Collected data
*** Begin section ***

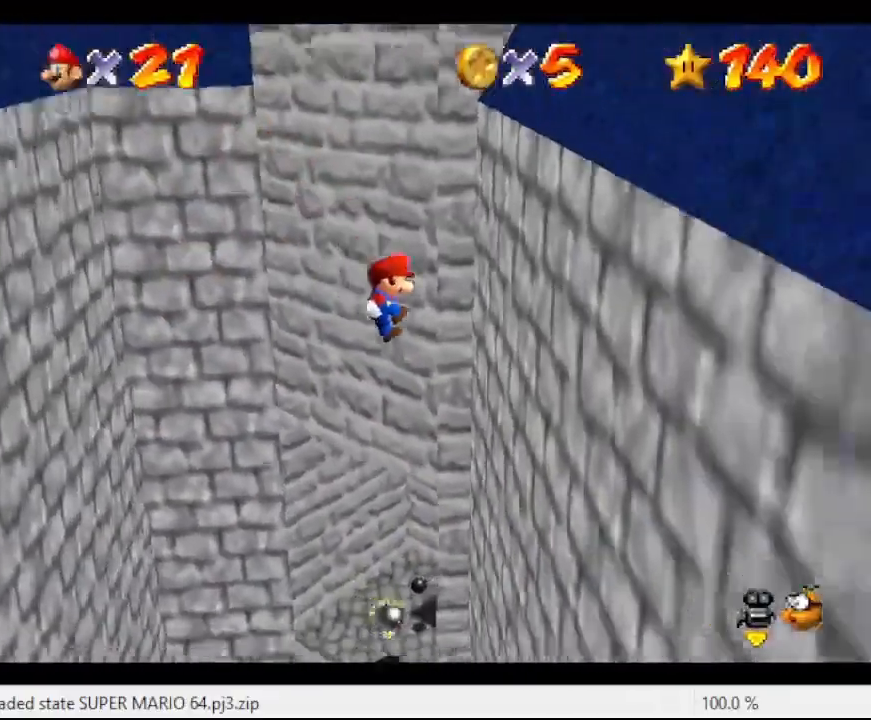
{"buttons": ["A"], "left_stick": "down-left", "events": [[233, "left_stick", "down-left"], [500, "A", "down"]]}
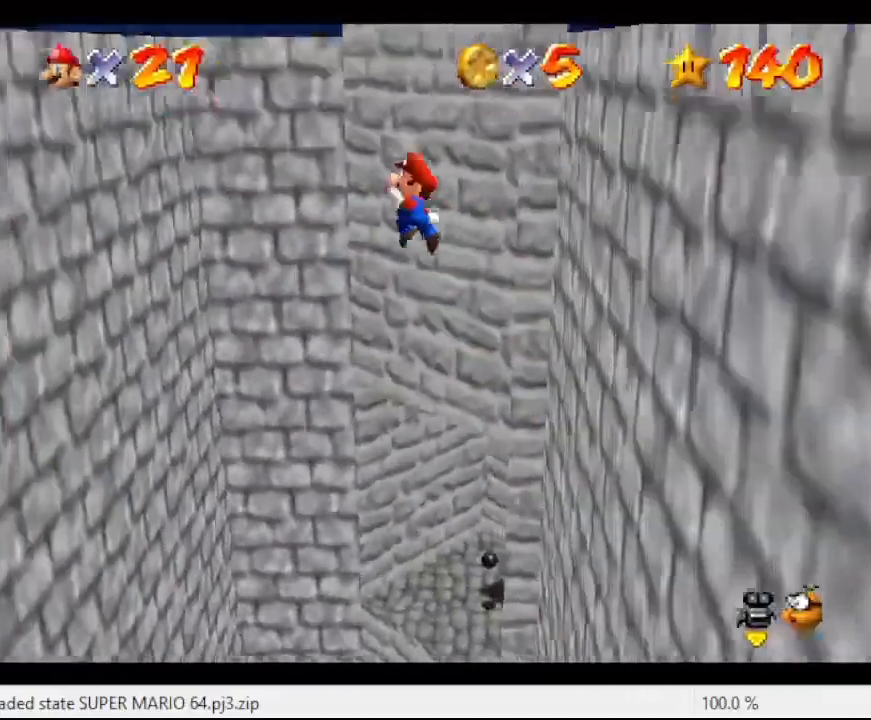
{"buttons": [], "left_stick": "up-left", "events": [[33, "left_stick", "left"], [200, "A", "up"], [233, "left_stick", "down-left"], [500, "left_stick", "up-left"]]}
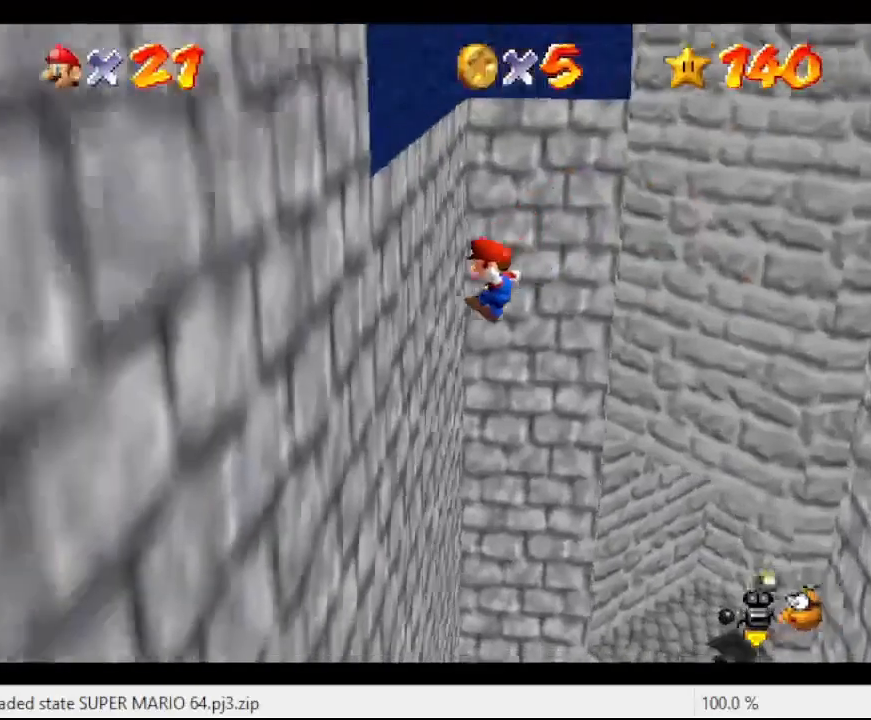
{"buttons": ["A"], "left_stick": "right", "events": [[133, "left_stick", "up-right"], [200, "left_stick", "right"], [233, "A", "down"]]}
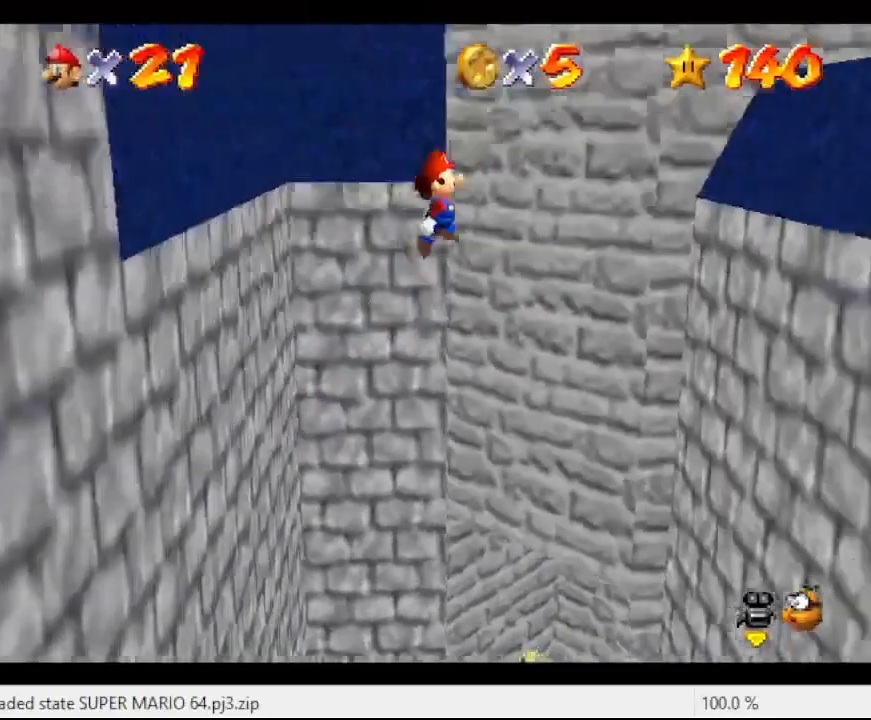
{"buttons": [], "left_stick": "down-left", "events": [[200, "A", "up"], [300, "left_stick", "down-right"], [500, "left_stick", "down-left"]]}
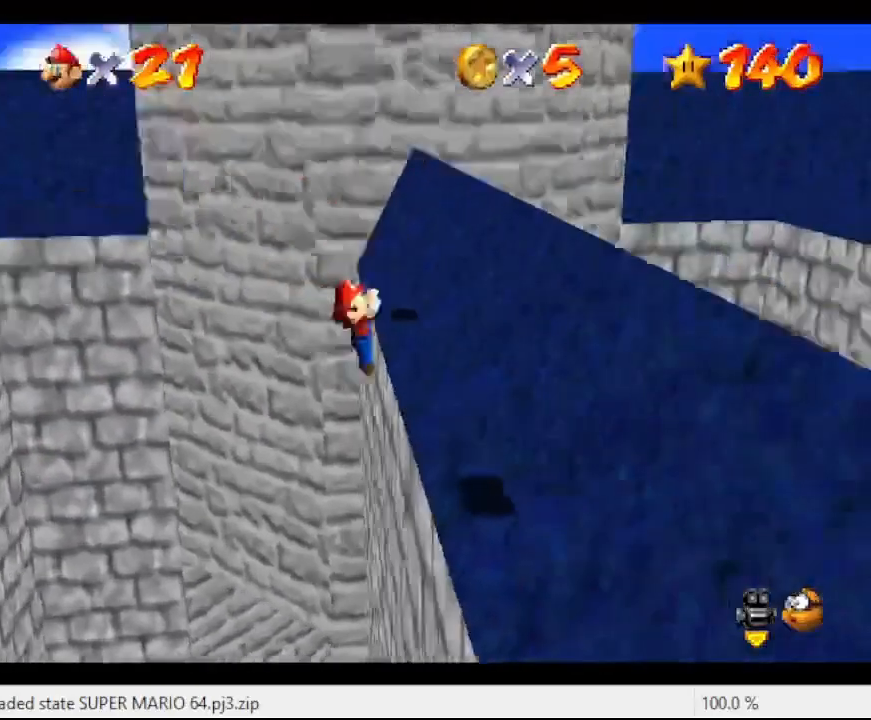
{"buttons": [], "left_stick": "center", "events": [[67, "A", "down"], [167, "left_stick", "left"], [400, "left_stick", "center"], [500, "A", "up"]]}
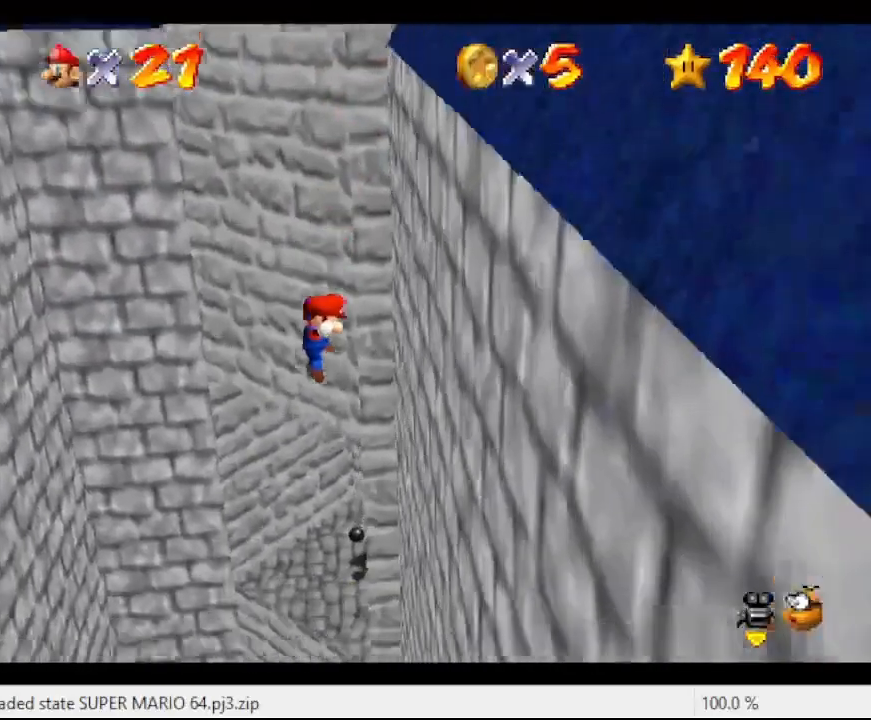
{"buttons": [], "left_stick": "center", "events": []}
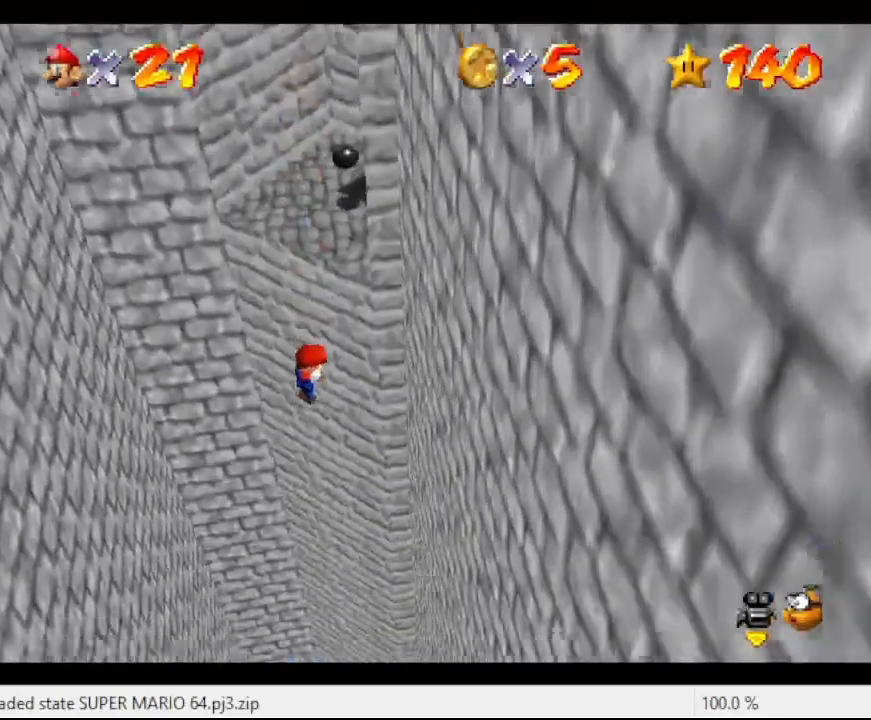
{"buttons": [], "left_stick": "center", "events": []}
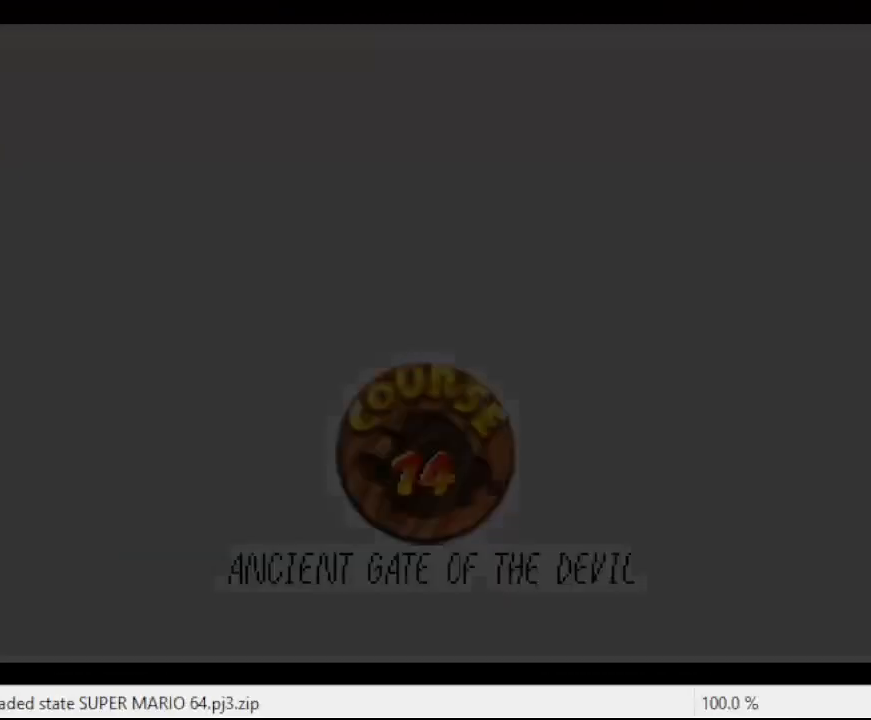
{"buttons": [], "left_stick": "center", "events": []}
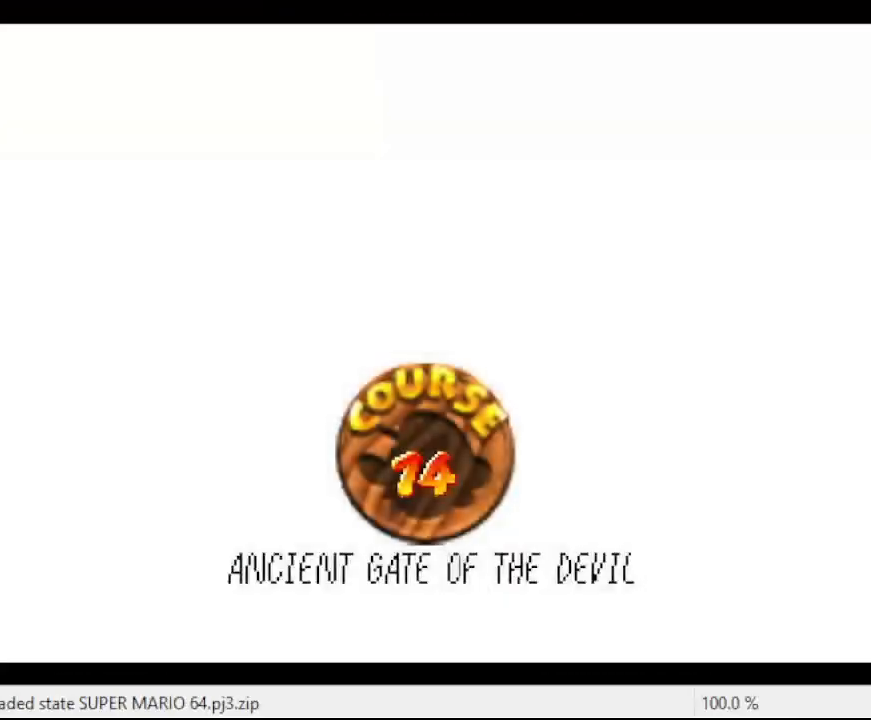
{"buttons": [], "left_stick": "center", "events": []}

*** End section ***

TRY IT: From the first line to the last, output the data exactly; skip any pictures.

ANSWER TO THIS TASK:
{"buttons": ["A"], "left_stick": "down-left", "events": [[233, "left_stick", "down-left"], [500, "A", "down"]]}
{"buttons": [], "left_stick": "up-left", "events": [[33, "left_stick", "left"], [200, "A", "up"], [233, "left_stick", "down-left"], [500, "left_stick", "up-left"]]}
{"buttons": ["A"], "left_stick": "right", "events": [[133, "left_stick", "up-right"], [200, "left_stick", "right"], [233, "A", "down"]]}
{"buttons": [], "left_stick": "down-left", "events": [[200, "A", "up"], [300, "left_stick", "down-right"], [500, "left_stick", "down-left"]]}
{"buttons": [], "left_stick": "center", "events": [[67, "A", "down"], [167, "left_stick", "left"], [400, "left_stick", "center"], [500, "A", "up"]]}
{"buttons": [], "left_stick": "center", "events": []}
{"buttons": [], "left_stick": "center", "events": []}
{"buttons": [], "left_stick": "center", "events": []}
{"buttons": [], "left_stick": "center", "events": []}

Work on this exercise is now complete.